Author Nicholas Jones. Published by BBC Books, paperback £6.99, ISBN 0-563-36124-7

Election 92 is an inside account of what went on behind the scenes between 11 March and 10 April in the 1992 general election campaign.  BBC political correspondent Nicholas Jones kept a daily diary of a campaign whose outcome shook Britain. The book examines the pressures which built up inside Conservative party headquarters as the opinion polls suggested a Labour lead or a hung parliament. Jones shows how -- despite his repeated expressions of confidence -- John Major was unsettled by criticism of the Tory campaign. And he investigates clandestine moves to stiffen the resolve of the Tory press, revealing how reporters rounded on a cabinet minister declaring Tory campaign stategy was a shambles.  The Labour Party paid a heavy price for their glitzy, triumphalist -- and much televised --campaign. Jones analyses the mistakes that cost them dear and explains how Neil Kinnock's faith in the opinion polls led to some critical errors.
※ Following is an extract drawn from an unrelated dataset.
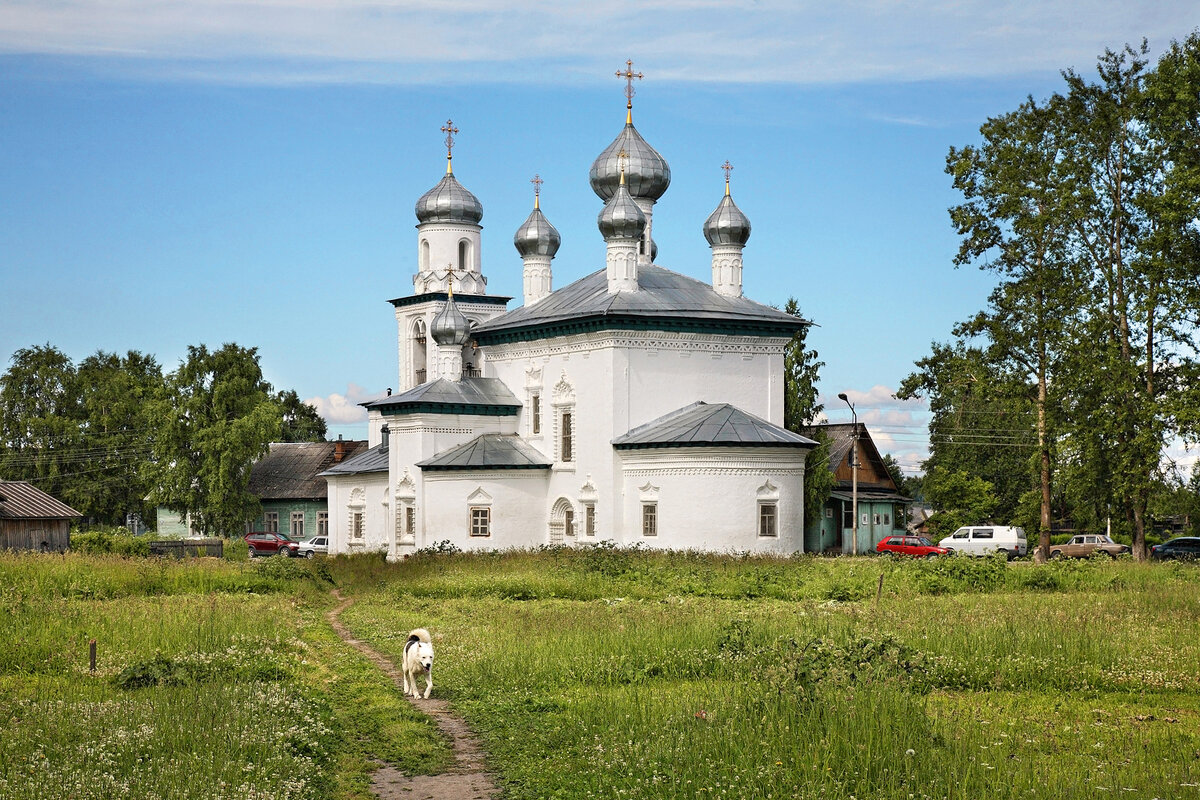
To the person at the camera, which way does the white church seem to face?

He shows too, how Paddy Ashdown's steadfast refusal to use negative campaigning tactics -- particularly during the "saga of Jennifer's ear" -- won him public admiration, but lost him vital news coverage.  As John Major eventually discovered, when it comes to winning elections, there is no substitute for political passion. He became a street fighter, campaigning from a soapbox and discarding the cosy image of "Citizen John Major" so carefully crafted by Tory media planners.  But it was not Major but the inexorable machine of the Thatcher revolution which lost Neil Kinnock the election. It was a revolution which swept aside Kinnock's personal crusade to revive Labour's fortunes and inevitably claimed him as its final victim.